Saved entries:
|---|
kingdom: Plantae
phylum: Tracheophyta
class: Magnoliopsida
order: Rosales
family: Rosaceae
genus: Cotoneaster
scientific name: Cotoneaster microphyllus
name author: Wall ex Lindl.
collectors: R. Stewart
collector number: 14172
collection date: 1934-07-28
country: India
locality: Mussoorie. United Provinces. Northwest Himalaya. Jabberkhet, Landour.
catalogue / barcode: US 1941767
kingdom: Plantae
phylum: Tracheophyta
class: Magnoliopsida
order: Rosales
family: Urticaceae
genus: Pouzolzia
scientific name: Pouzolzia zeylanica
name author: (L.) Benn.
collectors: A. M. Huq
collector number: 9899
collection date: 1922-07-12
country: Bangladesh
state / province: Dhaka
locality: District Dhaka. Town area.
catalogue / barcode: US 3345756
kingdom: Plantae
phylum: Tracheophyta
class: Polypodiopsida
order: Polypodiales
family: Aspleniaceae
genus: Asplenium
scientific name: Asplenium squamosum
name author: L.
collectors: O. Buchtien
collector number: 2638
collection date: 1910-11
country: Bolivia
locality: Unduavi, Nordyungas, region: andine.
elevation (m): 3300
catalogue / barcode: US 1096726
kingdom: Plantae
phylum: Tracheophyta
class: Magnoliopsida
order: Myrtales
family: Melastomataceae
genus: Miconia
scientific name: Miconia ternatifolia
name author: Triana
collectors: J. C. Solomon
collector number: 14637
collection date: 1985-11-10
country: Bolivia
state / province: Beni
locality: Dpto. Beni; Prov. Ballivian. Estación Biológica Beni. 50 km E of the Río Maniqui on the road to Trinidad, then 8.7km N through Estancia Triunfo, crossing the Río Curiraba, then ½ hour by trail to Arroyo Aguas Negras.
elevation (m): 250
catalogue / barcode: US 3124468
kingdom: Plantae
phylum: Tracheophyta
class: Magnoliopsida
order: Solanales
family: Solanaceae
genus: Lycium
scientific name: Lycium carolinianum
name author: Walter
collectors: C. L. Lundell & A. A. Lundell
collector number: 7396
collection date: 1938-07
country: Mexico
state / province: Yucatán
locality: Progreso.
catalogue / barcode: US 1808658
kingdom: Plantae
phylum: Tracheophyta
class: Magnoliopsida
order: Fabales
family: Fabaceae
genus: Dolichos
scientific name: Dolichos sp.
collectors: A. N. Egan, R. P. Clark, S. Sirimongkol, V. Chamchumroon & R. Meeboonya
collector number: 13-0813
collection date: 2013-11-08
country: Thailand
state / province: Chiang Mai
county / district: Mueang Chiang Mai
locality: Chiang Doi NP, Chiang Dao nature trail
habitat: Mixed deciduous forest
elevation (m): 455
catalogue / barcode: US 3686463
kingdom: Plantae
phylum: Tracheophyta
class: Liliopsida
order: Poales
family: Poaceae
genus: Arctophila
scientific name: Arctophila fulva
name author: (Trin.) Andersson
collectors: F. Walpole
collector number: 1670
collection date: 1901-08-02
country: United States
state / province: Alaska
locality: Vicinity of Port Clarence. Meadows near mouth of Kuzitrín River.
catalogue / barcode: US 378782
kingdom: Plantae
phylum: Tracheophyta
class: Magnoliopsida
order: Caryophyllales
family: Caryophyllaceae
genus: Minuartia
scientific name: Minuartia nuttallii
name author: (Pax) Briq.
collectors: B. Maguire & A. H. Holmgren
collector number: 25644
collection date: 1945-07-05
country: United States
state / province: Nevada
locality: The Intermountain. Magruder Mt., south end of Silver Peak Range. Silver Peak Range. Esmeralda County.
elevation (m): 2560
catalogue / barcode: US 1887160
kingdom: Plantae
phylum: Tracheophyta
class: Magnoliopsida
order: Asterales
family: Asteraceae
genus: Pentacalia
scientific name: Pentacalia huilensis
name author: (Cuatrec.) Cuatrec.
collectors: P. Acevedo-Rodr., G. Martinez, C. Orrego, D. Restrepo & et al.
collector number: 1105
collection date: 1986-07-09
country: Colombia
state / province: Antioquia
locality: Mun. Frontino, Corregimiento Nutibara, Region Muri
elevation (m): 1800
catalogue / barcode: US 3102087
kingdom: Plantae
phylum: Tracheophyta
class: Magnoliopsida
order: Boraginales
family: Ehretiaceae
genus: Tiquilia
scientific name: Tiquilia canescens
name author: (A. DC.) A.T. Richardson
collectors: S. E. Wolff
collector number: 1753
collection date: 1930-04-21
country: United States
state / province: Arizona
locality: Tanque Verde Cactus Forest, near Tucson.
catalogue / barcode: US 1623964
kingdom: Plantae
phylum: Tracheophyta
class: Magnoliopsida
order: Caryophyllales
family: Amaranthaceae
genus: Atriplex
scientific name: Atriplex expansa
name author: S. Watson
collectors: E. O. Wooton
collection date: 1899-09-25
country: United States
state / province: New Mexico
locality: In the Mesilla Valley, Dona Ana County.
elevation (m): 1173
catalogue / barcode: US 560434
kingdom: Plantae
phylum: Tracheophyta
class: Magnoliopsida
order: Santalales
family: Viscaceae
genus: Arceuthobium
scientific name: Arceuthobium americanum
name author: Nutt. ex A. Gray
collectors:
|---|
Put every line of the entries above into a numbered list, leaving out blank lines.

1. kingdom: Plantae
2. phylum: Tracheophyta
3. class: Magnoliopsida
4. order: Rosales
5. family: Rosaceae
6. genus: Cotoneaster
7. scientific name: Cotoneaster microphyllus
8. name author: Wall ex Lindl.
9. collectors: R. Stewart
10. collector number: 14172
11. collection date: 1934-07-28
12. country: India
13. locality: Mussoorie. United Provinces. Northwest Himalaya. Jabberkhet, Landour.
14. catalogue / barcode: US 1941767
15. kingdom: Plantae
16. phylum: Tracheophyta
17. class: Magnoliopsida
18. order: Rosales
19. family: Urticaceae
20. genus: Pouzolzia
21. scientific name: Pouzolzia zeylanica
22. name author: (L.) Benn.
23. collectors: A. M. Huq
24. collector number: 9899
25. collection date: 1922-07-12
26. country: Bangladesh
27. state / province: Dhaka
28. locality: District Dhaka. Town area.
29. catalogue / barcode: US 3345756
30. kingdom: Plantae
31. phylum: Tracheophyta
32. class: Polypodiopsida
33. order: Polypodiales
34. family: Aspleniaceae
35. genus: Asplenium
36. scientific name: Asplenium squamosum
37. name author: L.
38. collectors: O. Buchtien
39. collector number: 2638
40. collection date: 1910-11
41. country: Bolivia
42. locality: Unduavi, Nordyungas, region: andine.
43. elevation (m): 3300
44. catalogue / barcode: US 1096726
45. kingdom: Plantae
46. phylum: Tracheophyta
47. class: Magnoliopsida
48. order: Myrtales
49. family: Melastomataceae
50. genus: Miconia
51. scientific name: Miconia ternatifolia
52. name author: Triana
53. collectors: J. C. Solomon
54. collector number: 14637
55. collection date: 1985-11-10
56. country: Bolivia
57. state / province: Beni
58. locality: Dpto. Beni; Prov. Ballivian. Estación Biológica Beni. 50 km E of the Río Maniqui on the road to Trinidad, then 8.7km N through Estancia Triunfo, crossing the Río Curiraba, then ½ hour by trail to Arroyo Aguas Negras.
59. elevation (m): 250
60. catalogue / barcode: US 3124468
61. kingdom: Plantae
62. phylum: Tracheophyta
63. class: Magnoliopsida
64. order: Solanales
65. family: Solanaceae
66. genus: Lycium
67. scientific name: Lycium carolinianum
68. name author: Walter
69. collectors: C. L. Lundell & A. A. Lundell
70. collector number: 7396
71. collection date: 1938-07
72. country: Mexico
73. state / province: Yucatán
74. locality: Progreso.
75. catalogue / barcode: US 1808658
76. kingdom: Plantae
77. phylum: Tracheophyta
78. class: Magnoliopsida
79. order: Fabales
80. family: Fabaceae
81. genus: Dolichos
82. scientific name: Dolichos sp.
83. collectors: A. N. Egan, R. P. Clark, S. Sirimongkol, V. Chamchumroon & R. Meeboonya
84. collector number: 13-0813
85. collection date: 2013-11-08
86. country: Thailand
87. state / province: Chiang Mai
88. county / district: Mueang Chiang Mai
89. locality: Chiang Doi NP, Chiang Dao nature trail
90. habitat: Mixed deciduous forest
91. elevation (m): 455
92. catalogue / barcode: US 3686463
93. kingdom: Plantae
94. phylum: Tracheophyta
95. class: Liliopsida
96. order: Poales
97. family: Poaceae
98. genus: Arctophila
99. scientific name: Arctophila fulva
100. name author: (Trin.) Andersson
101. collectors: F. Walpole
102. collector number: 1670
103. collection date: 1901-08-02
104. country: United States
105. state / province: Alaska
106. locality: Vicinity of Port Clarence. Meadows near mouth of Kuzitrín River.
107. catalogue / barcode: US 378782
108. kingdom: Plantae
109. phylum: Tracheophyta
110. class: Magnoliopsida
111. order: Caryophyllales
112. family: Caryophyllaceae
113. genus: Minuartia
114. scientific name: Minuartia nuttallii
115. name author: (Pax) Briq.
116. collectors: B. Maguire & A. H. Holmgren
117. collector number: 25644
118. collection date: 1945-07-05
119. country: United States
120. state / province: Nevada
121. locality: The Intermountain. Magruder Mt., south end of Silver Peak Range. Silver Peak Range. Esmeralda County.
122. elevation (m): 2560
123. catalogue / barcode: US 1887160
124. kingdom: Plantae
125. phylum: Tracheophyta
126. class: Magnoliopsida
127. order: Asterales
128. family: Asteraceae
129. genus: Pentacalia
130. scientific name: Pentacalia huilensis
131. name author: (Cuatrec.) Cuatrec.
132. collectors: P. Acevedo-Rodr., G. Martinez, C. Orrego, D. Restrepo & et al.
133. collector number: 1105
134. collection date: 1986-07-09
135. country: Colombia
136. state / province: Antioquia
137. locality: Mun. Frontino, Corregimiento Nutibara, Region Muri
138. elevation (m): 1800
139. catalogue / barcode: US 3102087
140. kingdom: Plantae
141. phylum: Tracheophyta
142. class: Magnoliopsida
143. order: Boraginales
144. family: Ehretiaceae
145. genus: Tiquilia
146. scientific name: Tiquilia canescens
147. name author: (A. DC.) A.T. Richardson
148. collectors: S. E. Wolff
149. collector number: 1753
150. collection date: 1930-04-21
151. country: United States
152. state / province: Arizona
153. locality: Tanque Verde Cactus Forest, near Tucson.
154. catalogue / barcode: US 1623964
155. kingdom: Plantae
156. phylum: Tracheophyta
157. class: Magnoliopsida
158. order: Caryophyllales
159. family: Amaranthaceae
160. genus: Atriplex
161. scientific name: Atriplex expansa
162. name author: S. Watson
163. collectors: E. O. Wooton
164. collection date: 1899-09-25
165. country: United States
166. state / province: New Mexico
167. locality: In the Mesilla Valley, Dona Ana County.
168. elevation (m): 1173
169. catalogue / barcode: US 560434
170. kingdom: Plantae
171. phylum: Tracheophyta
172. class: Magnoliopsida
173. order: Santalales
174. family: Viscaceae
175. genus: Arceuthobium
176. scientific name: Arceuthobium americanum
177. name author: Nutt. ex A. Gray
178. collectors:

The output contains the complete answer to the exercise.